BEGIN Dataset records
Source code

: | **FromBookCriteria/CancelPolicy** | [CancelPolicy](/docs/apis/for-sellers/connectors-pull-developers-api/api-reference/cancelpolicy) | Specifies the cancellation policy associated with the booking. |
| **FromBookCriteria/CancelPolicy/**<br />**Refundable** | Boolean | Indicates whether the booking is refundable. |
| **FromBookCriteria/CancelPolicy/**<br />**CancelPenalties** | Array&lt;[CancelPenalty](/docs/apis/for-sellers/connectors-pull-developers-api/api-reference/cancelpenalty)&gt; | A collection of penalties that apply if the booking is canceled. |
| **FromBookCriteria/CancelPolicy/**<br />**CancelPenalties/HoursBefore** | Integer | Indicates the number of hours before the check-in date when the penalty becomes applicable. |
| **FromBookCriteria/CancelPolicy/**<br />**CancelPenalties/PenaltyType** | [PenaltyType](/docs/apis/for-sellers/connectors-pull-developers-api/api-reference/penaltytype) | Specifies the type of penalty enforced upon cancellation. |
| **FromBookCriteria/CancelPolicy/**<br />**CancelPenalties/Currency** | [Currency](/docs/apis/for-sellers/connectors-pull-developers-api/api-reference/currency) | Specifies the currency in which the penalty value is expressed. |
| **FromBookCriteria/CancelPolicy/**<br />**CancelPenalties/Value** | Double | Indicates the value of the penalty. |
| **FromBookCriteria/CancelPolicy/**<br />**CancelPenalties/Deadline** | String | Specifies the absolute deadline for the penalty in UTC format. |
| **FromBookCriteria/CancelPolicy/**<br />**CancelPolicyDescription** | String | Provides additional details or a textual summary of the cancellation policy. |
END Dataset records
- [To do]: If a line in the listing holds the word "CancelPenalties", list that line.

- [Answer to this problem]:
| **FromBookCriteria/CancelPolicy/**<br />**CancelPenalties** | Array&lt;[CancelPenalty](/docs/apis/for-sellers/connectors-pull-developers-api/api-reference/cancelpenalty)&gt; | A collection of penalties that apply if the booking is canceled. |
| **FromBookCriteria/CancelPolicy/**<br />**CancelPenalties/HoursBefore** | Integer | Indicates the number of hours before the check-in date when the penalty becomes applicable. |
| **FromBookCriteria/CancelPolicy/**<br />**CancelPenalties/PenaltyType** | [PenaltyType](/docs/apis/for-sellers/connectors-pull-developers-api/api-reference/penaltytype) | Specifies the type of penalty enforced upon cancellation. |
| **FromBookCriteria/CancelPolicy/**<br />**CancelPenalties/Currency** | [Currency](/docs/apis/for-sellers/connectors-pull-developers-api/api-reference/currency) | Specifies the currency in which the penalty value is expressed. |
| **FromBookCriteria/CancelPolicy/**<br />**CancelPenalties/Value** | Double | Indicates the value of the penalty. |
| **FromBookCriteria/CancelPolicy/**<br />**CancelPenalties/Deadline** | String | Specifies the absolute deadline for the penalty in UTC format. |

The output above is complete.